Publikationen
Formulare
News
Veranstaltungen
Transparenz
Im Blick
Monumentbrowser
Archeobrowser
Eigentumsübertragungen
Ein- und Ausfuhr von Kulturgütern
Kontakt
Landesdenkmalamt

• • • • •

> _Task item_
Whatever appears in the data above must be copied word for word.

> _Solution for this problem_
Publikationen
Formulare
News
Veranstaltungen
Transparenz
Im Blick
Monumentbrowser
Archeobrowser
Eigentumsübertragungen
Ein- und Ausfuhr von Kulturgütern
Kontakt
Landesdenkmalamt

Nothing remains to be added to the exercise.